### COMPLETE THE FOLLOWING:
1. According to the article on the Manassas Battlefield Bypass, which two roads would the proposed roadway connect?
2. Pick up the article on the Manassas Battlefield Bypass after its final sentence and continue writing it.

Residents near Manassas Battlefield upset about bypass plans

MANASSAS, Va. – Residents living on the edge of a national battlefield are upset that plans for the Manassas Battlefield Bypass could leave their properties landlocked and dramatically change their rural lifestyle.

The proposed roadway — which has over the past two decades gone by several names, including the Battlefield Bypass, Tri-County Parkway and Outer Beltway — would cross a small corner of the Manassas battlefield and connect the Va. 234 Bypass in Prince William County to Va. 7 in Loudoun County.

“That’s how we would have to get to Route 29, which would not be emptying onto 29, but onto I-66,” says Philomena Hefter, who lives on Pageland Lane in Gainesville, Va., and worries she and her neighbors will be landlocked.

“They are taking what is now a 5-minute commute for us to get to Gainesville, to our grocery stores, to our work, to our hospitals and turning it into a 30-minute commute,” says fellow Pageland Lane resident Mary Ann Ghadban.

The residents are not alone in their opposition to the construction of the bypass.

Six Northern Virginia lawmakers oppose the plans, which have never moved forward because of funding issues.

But now that the General Assembly has passed a massive transportation package that will bring in more than $800 million a year, plans for the bypass have been dusted off. It is currently on the Commonwealth Transportation Board’s six-year road plan.

### MATERIAL SUPPLIED:
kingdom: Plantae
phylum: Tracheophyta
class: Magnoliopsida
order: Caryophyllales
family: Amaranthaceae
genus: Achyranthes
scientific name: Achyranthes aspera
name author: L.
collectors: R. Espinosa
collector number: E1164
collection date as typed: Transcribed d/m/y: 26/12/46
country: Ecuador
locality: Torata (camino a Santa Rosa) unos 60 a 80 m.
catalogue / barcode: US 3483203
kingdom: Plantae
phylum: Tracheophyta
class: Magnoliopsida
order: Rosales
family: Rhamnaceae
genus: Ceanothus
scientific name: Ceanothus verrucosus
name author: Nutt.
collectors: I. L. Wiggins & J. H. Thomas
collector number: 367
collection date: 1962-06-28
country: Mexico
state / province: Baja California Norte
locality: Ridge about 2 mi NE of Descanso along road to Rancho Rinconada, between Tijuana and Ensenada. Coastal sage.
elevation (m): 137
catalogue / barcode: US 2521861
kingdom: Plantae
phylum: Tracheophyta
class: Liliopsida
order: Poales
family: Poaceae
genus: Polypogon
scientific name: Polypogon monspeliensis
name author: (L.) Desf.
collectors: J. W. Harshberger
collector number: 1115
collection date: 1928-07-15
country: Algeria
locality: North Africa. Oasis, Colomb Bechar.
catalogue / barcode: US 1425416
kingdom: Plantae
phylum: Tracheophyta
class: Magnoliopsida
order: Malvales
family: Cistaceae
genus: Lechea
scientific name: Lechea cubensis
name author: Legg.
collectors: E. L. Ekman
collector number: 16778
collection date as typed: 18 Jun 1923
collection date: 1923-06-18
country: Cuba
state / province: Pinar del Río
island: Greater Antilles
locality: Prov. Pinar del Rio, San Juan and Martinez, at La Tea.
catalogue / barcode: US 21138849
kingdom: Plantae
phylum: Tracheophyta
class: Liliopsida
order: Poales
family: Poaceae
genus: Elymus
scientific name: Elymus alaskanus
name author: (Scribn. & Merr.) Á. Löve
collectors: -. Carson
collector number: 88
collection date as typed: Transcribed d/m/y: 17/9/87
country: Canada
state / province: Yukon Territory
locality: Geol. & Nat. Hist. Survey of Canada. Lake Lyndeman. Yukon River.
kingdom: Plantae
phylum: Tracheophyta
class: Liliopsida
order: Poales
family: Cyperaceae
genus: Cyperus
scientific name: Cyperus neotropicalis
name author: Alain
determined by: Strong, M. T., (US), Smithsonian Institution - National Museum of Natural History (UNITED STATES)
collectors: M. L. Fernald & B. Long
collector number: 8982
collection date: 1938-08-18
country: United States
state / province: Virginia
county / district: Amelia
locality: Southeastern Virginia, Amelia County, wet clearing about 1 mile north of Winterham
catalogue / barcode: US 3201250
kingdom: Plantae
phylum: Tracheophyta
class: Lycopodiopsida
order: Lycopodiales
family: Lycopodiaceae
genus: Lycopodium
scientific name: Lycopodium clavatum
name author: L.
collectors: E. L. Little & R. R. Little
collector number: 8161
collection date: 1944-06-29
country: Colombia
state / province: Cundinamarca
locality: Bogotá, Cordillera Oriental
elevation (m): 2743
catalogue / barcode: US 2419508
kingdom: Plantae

### WRITTEN ANSWERS:
1. It would connect the Va. 234 Bypass in Prince William County to Va. 7 in Loudoun County.

2.
Delegate Tim Hugo, R-Fairfax, says closing Va. 29 and Va. 234 — something that’s planned even before the new highway is built — will dramatically add to the traffic on Interstate 66.

“They’re going to take a billion dollars to build this new road, and they’re going to close Route 234. It just make no sense to be closing roads when we have such need in Northern Virginia,” he says.

Virginia Transportation Secretary Sean Connaughton says the highway is needed because of population growth in both Prince William and Loudoun counties and the growth in commercial activity at Dulles International Airport.

But several lawmakers say closing Va. 29 and Va. 234 through the Manassas Battlefield will increase traffic on I-66 and make traffic much worse for local commuters.

“This will actually relieve I-66 traffic in the future,” says Connaughton.

He says right now there are only two, two-lane roads — Va. 28 and Va. 15 — that connect Prince William and Loudoun counties.

Still, residents like Hefter say that’s not why they moved to Pageland Lane.

“It’s the tranquility,” Hefter says.

Delegate Bob Marshall, who represents the area around the battlefield, says improvements to Va. 28 would be more cost effective.

There also has been some discussion that the Battlefield Bypass could be a toll road.

Some residents on Pageland Lane say they may want to move, but the possible road construction and new land-use restrictions may lower their property values.

“We don’t want to move. I mean, we were all planning on living here. But they are making it impossible,” says Ghadban.